For many years I was extremely embarrassed to send my work to festivals. I considered the awards to be useless, predictable and rigged trophies that only those with a vibrant ego needed.
A priori, I produced with a certain regularity and did not need recognition. That was my case, until two things happened that changed my focus.
The first was that I began to attend several festivals as a spectator. There I discovered a faithful, dedicated audience, capable of getting up early to secure a pass or to share with an author the ins and outs of creation. At that time I thought with melancholy that cinema in theatres was in decline until I started to frequent the festivals where cinephiles pack out theatres.
The second reason came after attending, now as a filmmaker, documentary markets where I could meet other filmmakers, share experiences, discover how much we were united despite the distance, culture or economy.
What is the point then of participating in festivals?
The most rewarding is to put a face to your audience. People who are interested in your film and without knowing you pay an entrance fee deserve all my interest. Very often “our audience” is really people who are more or less known and who find it difficult to give us an objective opinion because they know us and are afraid of disliking us.

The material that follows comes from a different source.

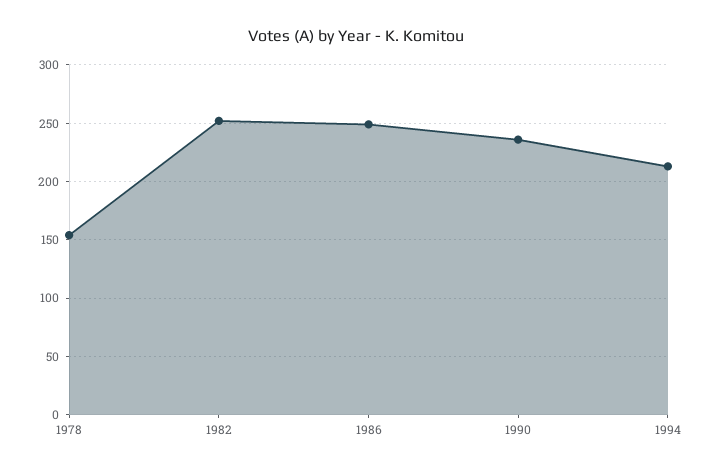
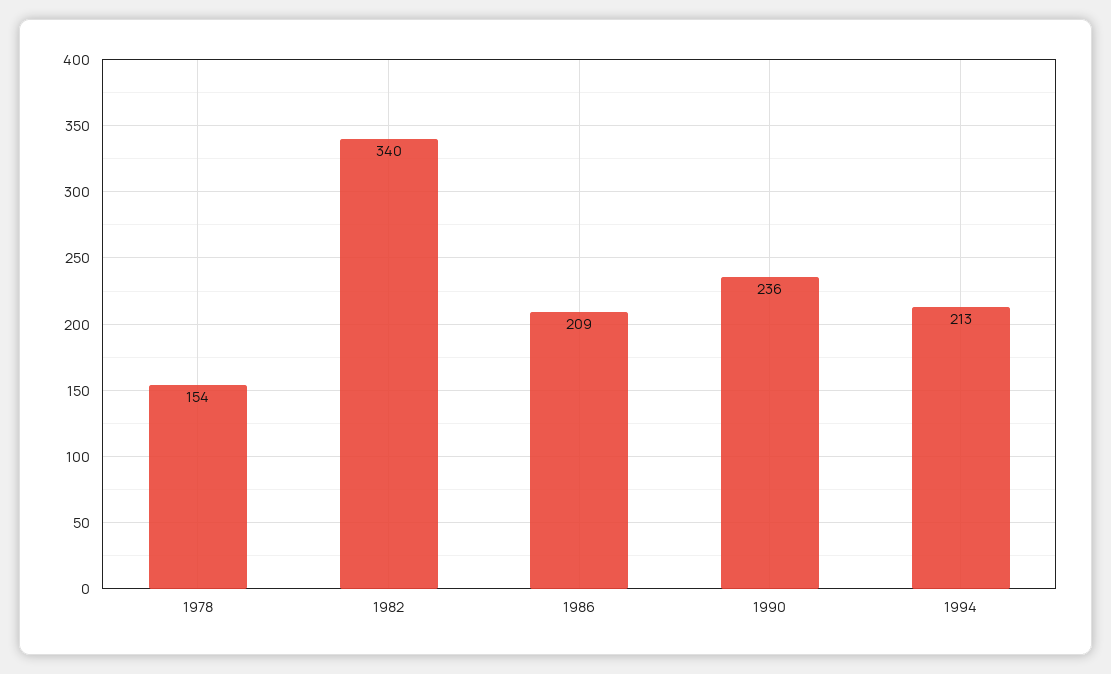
1982: 250 -> 340
1986: 250 -> 209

Meeting an unknown audience has made me learn enormously about my work, understand the processes of understanding and emotion of my stories as well as validate it and encourage me to continue working to the fullest.
Secondly, festivals are a place to get to know that particular family of filmmakers who today dedicate their lives to creating films from the magic of the real and the perilous. The contacts you make there are of great human and professional value and can lead to collaborations and co-productions with other colleagues in the sector.

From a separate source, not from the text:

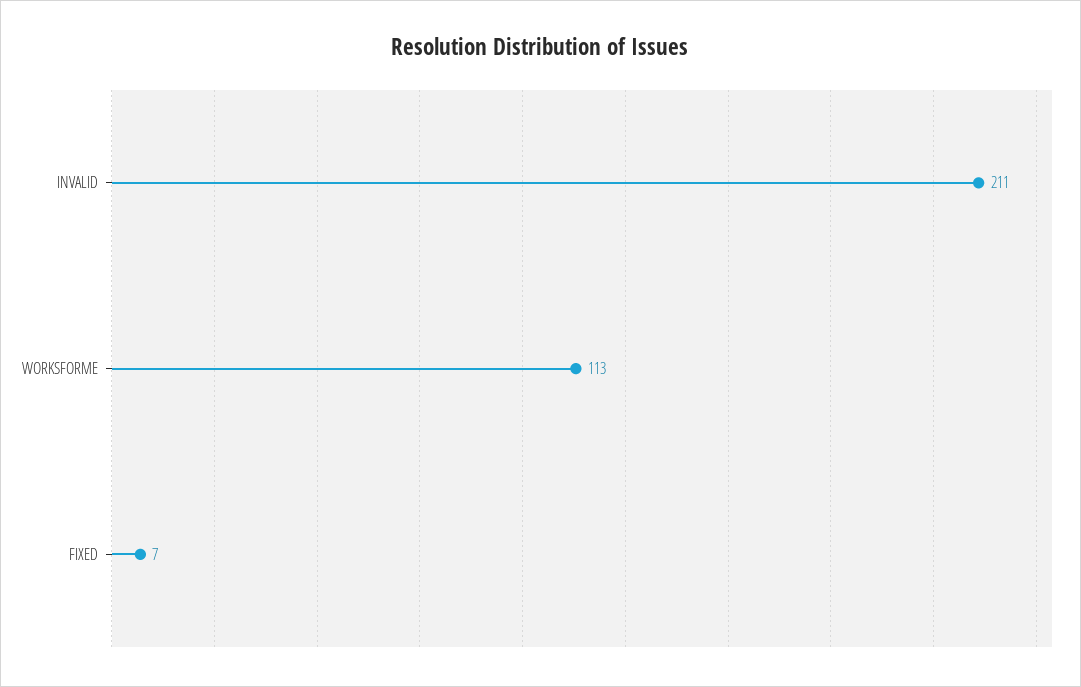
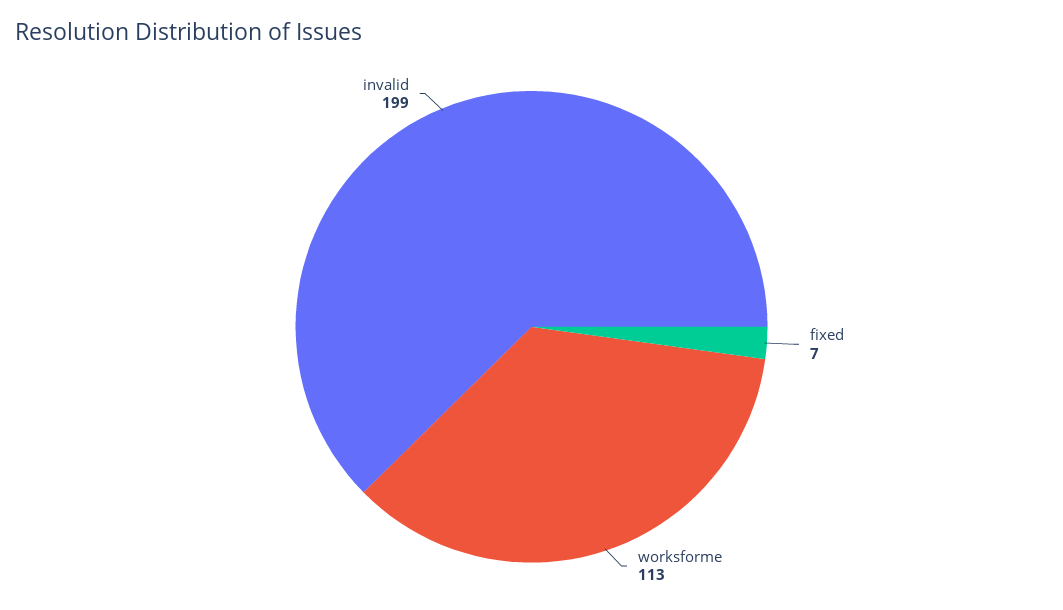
INVALID: 211 -> 199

Thirdly, festivals are a privileged place to get to know the films that are being made today, especially the riskier proposals that are unlikely to make it to theatres, televisions or VOD platforms.
Moreover, festivals are an almost exclusive setting for watching documentaries on the big screen. The difficulties of showing documentaries in theatres make festivals almost exclusive places to enjoy the best conditions for watching a film.

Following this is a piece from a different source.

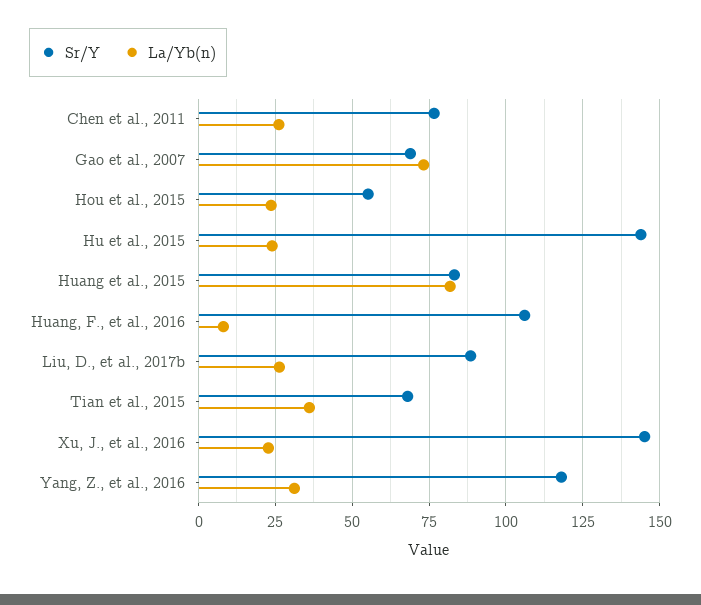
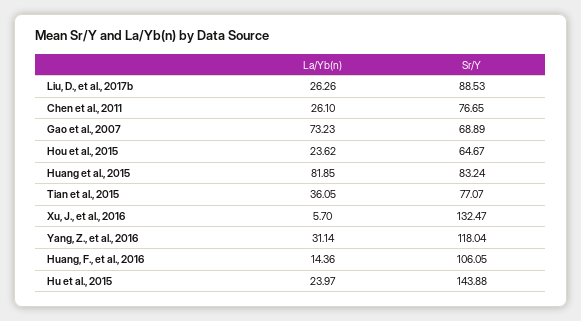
Sr/Y, Hou et al., 2015: 55 -> 64.67
La/Yb(n), Huang, F., et al., 2016: 7.5 -> 14.36
Sr/Y, Tian et al., 2015: 67.5 -> 77.07
Sr/Y, Xu, J., et al., 2016: 145 -> 132.47
La/Yb(n), Xu, J., et al., 2016: 22.5 -> 5.7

Obviously, if your film is awarded a prize, it may open up better prospects for your next projects and, if there is also a cash prize, the financial peace of mind to devote a little more time to development.
If you’ve decided to go for it, you have two options: self-distribution, which will take a lot of time and mistakes, but will save you money and experience, or hire a festival distribution agency that will make a suitable strategy for your film.